Question

If $ \tan \theta =\dfrac{a-b}{a+b} $ , then find $ \sin \theta $ in terms of $ a $ and $ b $ . \[\]

Answer 1

Hint: W recall the definition of sine and tangent trigonometric ratios from right triangle ABC. We assume the length of opposite side to the angle $ \theta $ as $ p=a-b $ and length of adjacent side as $ b=a+b $ and then use Pythagoras theorem to find the hypotenuse $ h $ . We find $ \sin \theta =\dfrac{p}{h} $ .\[\]

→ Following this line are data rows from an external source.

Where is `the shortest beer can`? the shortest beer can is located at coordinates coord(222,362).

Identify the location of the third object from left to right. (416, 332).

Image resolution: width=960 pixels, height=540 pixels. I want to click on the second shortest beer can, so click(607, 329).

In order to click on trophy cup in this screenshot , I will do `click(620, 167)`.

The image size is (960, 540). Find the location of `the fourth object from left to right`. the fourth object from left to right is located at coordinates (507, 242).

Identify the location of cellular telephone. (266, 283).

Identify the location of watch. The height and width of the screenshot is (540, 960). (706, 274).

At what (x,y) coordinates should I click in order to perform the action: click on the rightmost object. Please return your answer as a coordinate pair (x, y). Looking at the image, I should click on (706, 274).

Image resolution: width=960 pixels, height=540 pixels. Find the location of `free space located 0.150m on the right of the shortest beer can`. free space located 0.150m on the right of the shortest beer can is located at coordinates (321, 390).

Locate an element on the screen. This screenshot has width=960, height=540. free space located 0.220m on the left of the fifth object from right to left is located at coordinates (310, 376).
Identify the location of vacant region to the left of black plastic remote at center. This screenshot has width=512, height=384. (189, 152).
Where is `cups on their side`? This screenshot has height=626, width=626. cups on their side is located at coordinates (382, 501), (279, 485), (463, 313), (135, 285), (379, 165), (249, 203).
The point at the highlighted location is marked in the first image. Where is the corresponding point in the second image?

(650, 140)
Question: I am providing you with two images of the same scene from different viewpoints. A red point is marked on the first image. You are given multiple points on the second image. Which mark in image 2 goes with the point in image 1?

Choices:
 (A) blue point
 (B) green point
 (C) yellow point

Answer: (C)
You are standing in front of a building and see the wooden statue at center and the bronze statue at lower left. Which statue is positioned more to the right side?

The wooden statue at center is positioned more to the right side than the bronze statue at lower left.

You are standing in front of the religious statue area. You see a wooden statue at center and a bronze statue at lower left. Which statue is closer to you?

Complete step by step answer:
We know that in right-angled triangle the side opposite to right-angled triangle is called hypotenuse denoted as $ AC=h $, the vertical side is called perpendicular denoted as $ AB=p $ and the horizontal side is called the base denoted as $ BC=b $ . \[\]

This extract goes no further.